> [INSTRUCTIONS FOR THE TASK]: Would you work out how many lines below include the word "manje"? Only that number is wanted.

> [INFORMATION SUPPLIED]:

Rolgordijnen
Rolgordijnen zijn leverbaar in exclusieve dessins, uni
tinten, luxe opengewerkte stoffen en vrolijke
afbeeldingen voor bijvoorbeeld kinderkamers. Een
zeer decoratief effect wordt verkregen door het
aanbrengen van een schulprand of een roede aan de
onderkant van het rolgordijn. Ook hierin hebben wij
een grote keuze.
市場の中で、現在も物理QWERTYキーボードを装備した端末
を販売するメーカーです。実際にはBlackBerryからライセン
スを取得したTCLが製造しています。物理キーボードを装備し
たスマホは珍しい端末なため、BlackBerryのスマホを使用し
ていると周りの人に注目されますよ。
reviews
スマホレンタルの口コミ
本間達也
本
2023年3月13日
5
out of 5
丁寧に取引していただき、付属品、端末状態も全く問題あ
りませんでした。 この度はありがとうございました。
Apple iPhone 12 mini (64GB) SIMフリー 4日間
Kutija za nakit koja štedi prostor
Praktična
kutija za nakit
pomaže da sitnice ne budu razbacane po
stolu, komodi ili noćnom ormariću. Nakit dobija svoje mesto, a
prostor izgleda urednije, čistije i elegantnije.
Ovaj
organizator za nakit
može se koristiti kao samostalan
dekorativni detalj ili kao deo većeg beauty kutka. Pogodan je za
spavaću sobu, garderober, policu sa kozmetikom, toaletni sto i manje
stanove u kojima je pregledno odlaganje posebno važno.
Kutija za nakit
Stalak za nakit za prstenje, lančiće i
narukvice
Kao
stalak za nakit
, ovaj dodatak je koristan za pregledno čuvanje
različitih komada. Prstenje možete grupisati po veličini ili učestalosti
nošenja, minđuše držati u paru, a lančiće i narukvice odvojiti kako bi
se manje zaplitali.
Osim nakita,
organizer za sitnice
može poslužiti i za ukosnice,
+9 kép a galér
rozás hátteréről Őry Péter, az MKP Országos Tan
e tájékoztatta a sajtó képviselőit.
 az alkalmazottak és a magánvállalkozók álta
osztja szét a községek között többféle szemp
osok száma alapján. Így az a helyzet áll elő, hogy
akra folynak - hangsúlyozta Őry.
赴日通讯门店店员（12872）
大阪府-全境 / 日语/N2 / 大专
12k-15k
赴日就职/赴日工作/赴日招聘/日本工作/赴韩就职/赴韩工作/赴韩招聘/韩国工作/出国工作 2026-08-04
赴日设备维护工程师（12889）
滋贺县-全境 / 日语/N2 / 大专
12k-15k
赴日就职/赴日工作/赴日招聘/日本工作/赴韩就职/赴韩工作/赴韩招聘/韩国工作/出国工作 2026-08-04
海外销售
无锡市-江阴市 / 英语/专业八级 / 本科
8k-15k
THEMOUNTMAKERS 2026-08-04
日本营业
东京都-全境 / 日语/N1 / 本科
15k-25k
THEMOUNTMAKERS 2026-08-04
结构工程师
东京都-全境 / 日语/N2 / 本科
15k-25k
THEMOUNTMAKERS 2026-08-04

> [ANSWER SPACE]: 2